Une tentation interventionniste légitime
Dans une période où les prix des produits de base connaissent des hausses sensibles, souvent perçues comme déconnectées des coûts réels, l’intervention de l’État peut apparaître comme une réponse légitime. L’objectif est double : protéger le consommateur et contenir les dérives spéculatives.
L’idée de restreindre les marges bénéficiaires n’est pas nouvelle. Elle s’inscrit dans une logique de régulation des marchés en période exceptionnelle, afin d’éviter des comportements opportunistes. Dans certains secteurs stratégiques — agroalimentaire, distribution, produits de première nécessité — une telle mesure pourrait permettre de freiner l’inflation et de restaurer un minimum d’équité économique.
Un risque réel pour l’investissement et la production
Cependant, une politique de plafonnement généralisé des marges n’est pas sans conséquences. Elle peut, à moyen et long terme, fragiliser le tissu productif. Les entreprises, confrontées à une réduction de leur rentabilité, pourraient être amenées à ralentir leurs investissements, voire à réduire leur production.
Dans un pays comme la Tunisie, où le secteur privé joue un rôle clé dans la création d’emplois et de valeur ajoutée, une telle orientation comporte des risques. La compression des marges peut également encourager le développement de circuits informels, échappant à tout contrôle, aggravant ainsi les déséquilibres existants.
La question de la transparence des coûts
Avant toute décision de restriction, un préalable s’impose : une meilleure transparence dans la formation des prix.
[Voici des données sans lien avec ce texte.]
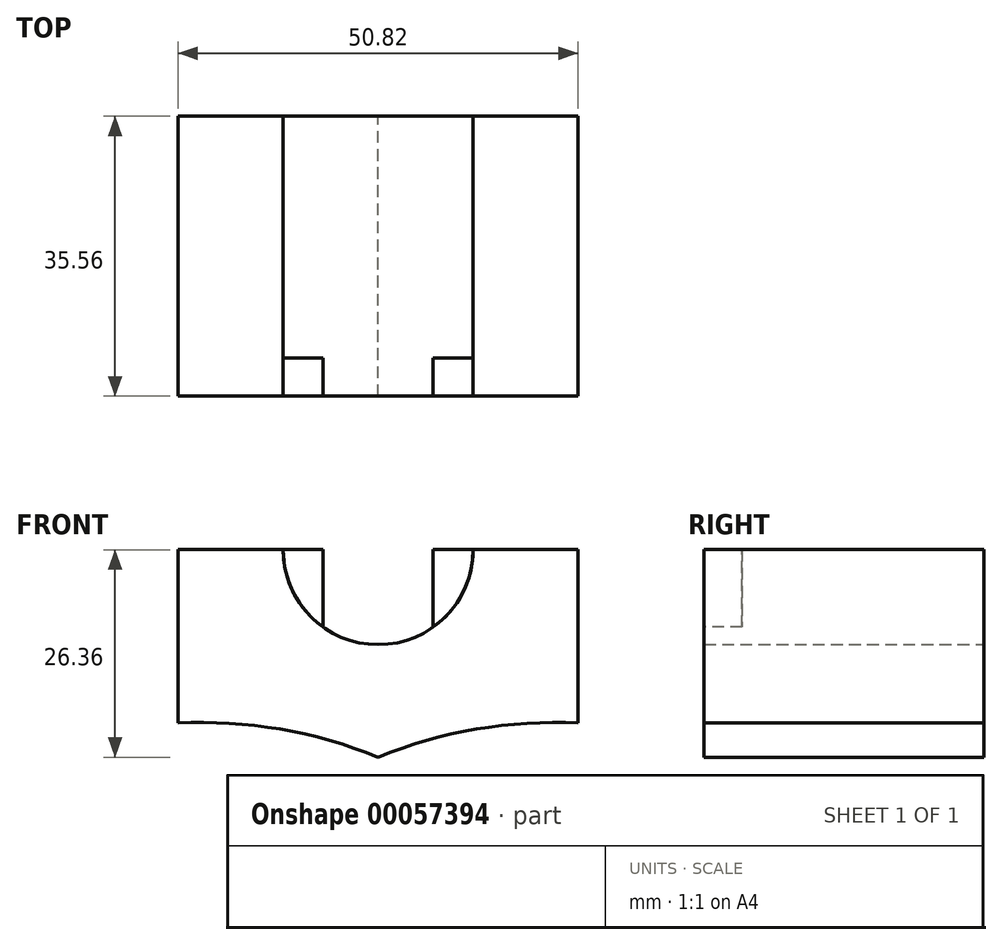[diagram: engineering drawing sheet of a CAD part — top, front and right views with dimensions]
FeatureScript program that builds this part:
annotation { "Feature Type Name" : "Feature", "Feature Type Description" : "" }
export const myFeature = defineFeature(function(context is Context, id is Id, definition is map)
    precondition{}
    {
        {
            var Q0;
            Q0=qCreatedBy(makeId("Front.planeOp"),FACE);
            cPlane(context, id + "F0", {"entities" : qUnion([Q0]), "cplaneType" : CPlaneType.OFFSET, "offset" : 50.8 * mm, "width" : 152.4 * mm, "height" : 152.4 * mm});
        }
        {
            var Q0;
            Q0=qCreatedBy(id+"F0.planeOp",FACE);
            cPlane(context, id + "F1", {"entities" : qUnion([Q0]), "cplaneType" : CPlaneType.OFFSET, "offset" : 50.8 * mm, "width" : 152.4 * mm, "height" : 152.4 * mm});
        }
        {
            var Q0;
            Q0=qCreatedBy(id+"F1.planeOp",FACE);
            cPlane(context, id + "F2", {"entities" : qUnion([Q0]), "cplaneType" : CPlaneType.OFFSET, "offset" : 50.8 * mm, "width" : 152.4 * mm, "height" : 152.4 * mm});
        }
        {
            var Q0;
            Q0=qCreatedBy(id+"F2.planeOp",FACE);
            cPlane(context, id + "F3", {"entities" : qUnion([Q0]), "cplaneType" : CPlaneType.OFFSET, "offset" : 50.8 * mm, "width" : 152.4 * mm, "height" : 152.4 * mm});
        }
        {
            var Q0;
            Q0=qCreatedBy(id+"F3.planeOp",FACE);
            cPlane(context, id + "F4", {"entities" : qUnion([Q0]), "cplaneType" : CPlaneType.OFFSET, "offset" : 50.8 * mm, "width" : 152.4 * mm, "height" : 152.4 * mm});
        }
        {
            var Q0;
            Q0=qCreatedBy(id+"F1.planeOp",FACE);
            var sketch = newSketch(context, id + "F5", { "sketchPlane" : qUnion([Q0])});
            skPoint(sketch, "E0.0", {"position": v(63.77, 0) * mm});
            skPoint(sketch, "E1.0", {"position": v(-63.77, 0) * mm});
            skArc(sketch, "E2", {"start": v(0, -50.8) * mm, "mid": v(-12.47, -47.23) * mm, "end": v(-25.41, -46.46) * mm});
            skArc(sketch, "E3.MirrorCS", {"start": v(0, -50.8) * mm, "mid": v(12.47, -47.23) * mm, "end": v(25.41, -46.46) * mm});
            skLineSegment(sketch, "E4", {"start": v(-25.41, -46.46) * mm, "end": v(-25.41, -24.44) * mm});
            skLineSegment(sketch, "E5", {"start": v(-25.41, -24.44) * mm, "end": v(-12.07, -24.44) * mm});
            skLineSegment(sketch, "E6", {"start": v(25.41, -46.46) * mm, "end": v(25.41, -24.44) * mm});
            skArc(sketch, "E7", {"start": v(-12.07, -24.44) * mm, "mid": v(0, -36.5) * mm, "end": v(12.07, -24.44) * mm});
            skLineSegment(sketch, "E8.trimOffspring", {"start": v(12.07, -24.44) * mm, "end": v(25.41, -24.44) * mm});
            skPoint(sketch, "E9.MirrorCS.end.orphan", {"position": v(59.44, -25.81) * mm});
            skPoint(sketch, "E10.MirrorCS.start.orphan", {"position": v(42.62, -41.1) * mm});
            skPoint(sketch, "E11.start.orphan", {"position": v(-42.62, -41.1) * mm});
            skPoint(sketch, "E12.end.orphan", {"position": v(-59.44, -25.81) * mm});
            skSolve(sketch);
        }
        {
            var Q0;
            Q0=makeQuery(id+"F5.imprint","IMPRINT",FACE,{"disambiguationData":[TD([[makeQuery(id+"F5.imprint","IMPRINT",EDGE,{"derivedFrom":sQuery(id+"F5.wireOp",EDGE,"E2")}),-1.0]])]});
            extrude(context, id + "F6", {"entities" : qUnion([Q0]), "depth" : 35.56 * mm});
        }
        {
            var Q0;
            Q0=makeQuery(id+"F6.opExtrude","CAP_FACE",FACE,{"disambiguationData":[OSD([sQuery(id+"F5.wireOp",EDGE,"E2"),sQuery(id+"F5.wireOp",EDGE,"E3.MirrorCS"),sQuery(id+"F5.wireOp",EDGE,"E4"),sQuery(id+"F5.wireOp",EDGE,"E5"),sQuery(id+"F5.wireOp",EDGE,"E6"),sQuery(id+"F5.wireOp",EDGE,"E7"),sQuery(id+"F5.wireOp",EDGE,"E8.trimOffspring")])],"isStart":false});
            var sketch = newSketch(context, id + "F7", { "sketchPlane" : qUnion([Q0])});
            skLineSegment(sketch, "E13", {"start": v(-12.07, -24.44) * mm, "end": v(-6.99, -24.44) * mm});
            skLineSegment(sketch, "E14", {"start": v(-6.99, -24.44) * mm, "end": v(-6.98, -34.28) * mm});
            skLineSegment(sketch, "E15", {"start": v(12.07, -24.44) * mm, "end": v(6.99, -24.44) * mm});
            skLineSegment(sketch, "E16", {"start": v(6.99, -24.44) * mm, "end": v(6.99, -34.28) * mm});
            skSolve(sketch);
        }
        {
            var Q0;
            {var subQ0=sQuery(id+"F7.wireOp",EDGE,"E13");Q0=makeQuery(id+"F7.imprint","IMPRINT",FACE,{"disambiguationData":[TD([[makeQuery(id+"F7.imprint","IMPRINT",EDGE,{"derivedFrom":subQ0}),-1.0]])]});}
            var Q1;
            {var subQ0=sQuery(id+"F7.wireOp",EDGE,"E15");Q1=makeQuery(id+"F7.imprint","IMPRINT",FACE,{"disambiguationData":[TD([[makeQuery(id+"F7.imprint","IMPRINT",EDGE,{"derivedFrom":subQ0}),1.0]])]});}
            extrude(context, id + "F8", {"entities" : qUnion([Q0, Q1]), "oppositeDirection" : true, "depth" : 4.83 * mm});
        }
    });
La perception d’une « inflation injustifiée » repose souvent sur un manque de visibilité quant aux coûts réels supportés par les entreprises.
Une approche plus fine consisterait à analyser les marges sectorielles, à identifier les abus éventuels, et à cibler les interventions là où elles sont réellement nécessaires. Une régulation intelligente, fondée sur des données fiables, serait plus efficace qu’une mesure uniforme appliquée indistinctement à tous les acteurs.
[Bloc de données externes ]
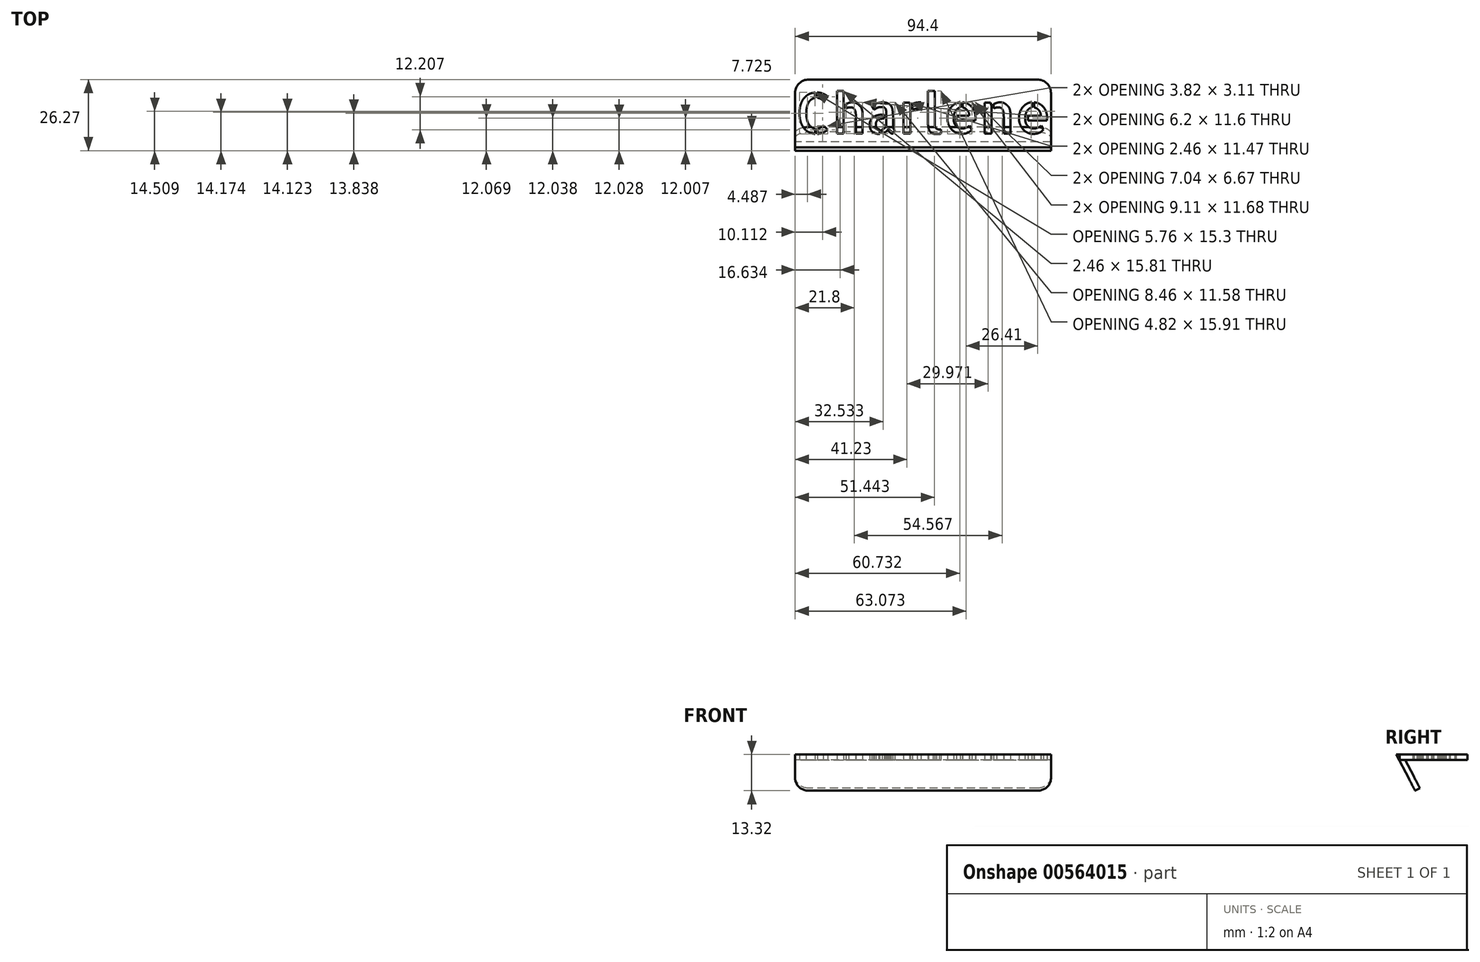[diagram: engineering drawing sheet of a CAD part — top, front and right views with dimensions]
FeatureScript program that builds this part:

Vers une régulation ciblée et temporaire ?
Plutôt qu’un plafonnement strict et généralisé, une alternative pourrait résider dans des mécanismes temporaires et ciblés. Par exemple :
l’encadrement des marges sur une liste limitée de produits essentiels,
le renforcement des contrôles économiques,
la mise en place d’incitations fiscales pour encourager la modération des prix,
ou encore la promotion de la concurrence pour faire jouer les mécanismes du marché.
Cette approche permettrait de concilier deux impératifs : protéger le pouvoir d’achat sans compromettre la dynamique économique.
Une décision éminemment politique
Au-delà des considérations économiques, la question du plafonnement des marges est profondément politique. Elle renvoie au rôle de l’État dans l’économie, à l’équilibre entre régulation et liberté d’entreprendre, et à la capacité des institutions à faire respecter les règles.
Dans un contexte social tendu, où les attentes des citoyens sont fortes, l’État est appelé à agir. Mais cette action doit être mesurée, réfléchie et surtout accompagnée de réformes structurelles visant à améliorer la compétitivité, la productivité et la transparence de l’économie.
Conclusion
Réduire les marges bénéficiaires en Tunisie peut apparaître comme une réponse séduisante face à la crise actuelle. Mais une telle mesure, si elle est mal calibrée, risque de produire des effets contre-productifs. La solution réside sans doute dans un équilibre subtil entre régulation ciblée et soutien à l’activité économique.
Plus que jamais, la Tunisie doit éviter les réponses simplistes à des problématiques complexes, et privilégier une approche stratégique, fondée sur la concertation et la donnée économique.